■ Directive: Every word in the data below belongs in your copy, exactly as given; the pictures do not.

■ Materials provided:
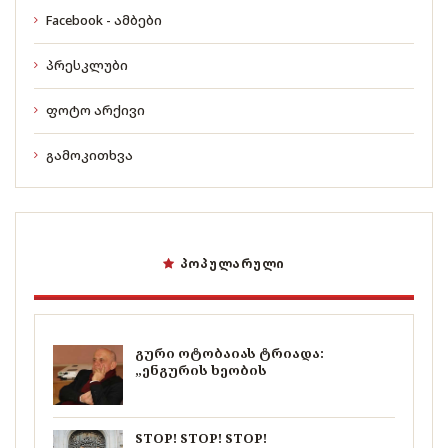
Facebook - ამბები
პრესკლუბი
ფოტო არქივი
გამოკითხვა
ᲞᲝᲞᲣᲚᲐᲠᲣᲚᲘ
გური ოტობაიას ტრიადა:
„ენგურის ხეობის
STOP! STOP! STOP!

■ Response area:
Facebook - ამბები
პრესკლუბი
ფოტო არქივი
გამოკითხვა
ᲞᲝᲞᲣᲚᲐᲠᲣᲚᲘ
გური ოტობაიას ტრიადა:
„ენგურის ხეობის
STOP! STOP! STOP!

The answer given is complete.